▶ **Exercise brief**
Please reproduce every record, keeping each one exactly as written.

▶ **Exercise materials**
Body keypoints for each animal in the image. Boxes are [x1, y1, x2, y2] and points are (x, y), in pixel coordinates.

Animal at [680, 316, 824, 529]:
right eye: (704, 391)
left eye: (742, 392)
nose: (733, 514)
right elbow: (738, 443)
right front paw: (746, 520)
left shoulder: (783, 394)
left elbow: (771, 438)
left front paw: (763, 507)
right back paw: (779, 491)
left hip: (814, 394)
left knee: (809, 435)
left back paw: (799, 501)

▶ **Answer space**
Body keypoints for each animal in the image. Boxes are [x1, y1, x2, y2] and points are (x, y), in pixel coordinates.

Animal at [680, 316, 824, 529]:
right eye: (704, 391)
left eye: (742, 392)
nose: (733, 514)
right elbow: (738, 443)
right front paw: (746, 520)
left shoulder: (783, 394)
left elbow: (771, 438)
left front paw: (763, 507)
right back paw: (779, 491)
left hip: (814, 394)
left knee: (809, 435)
left back paw: (799, 501)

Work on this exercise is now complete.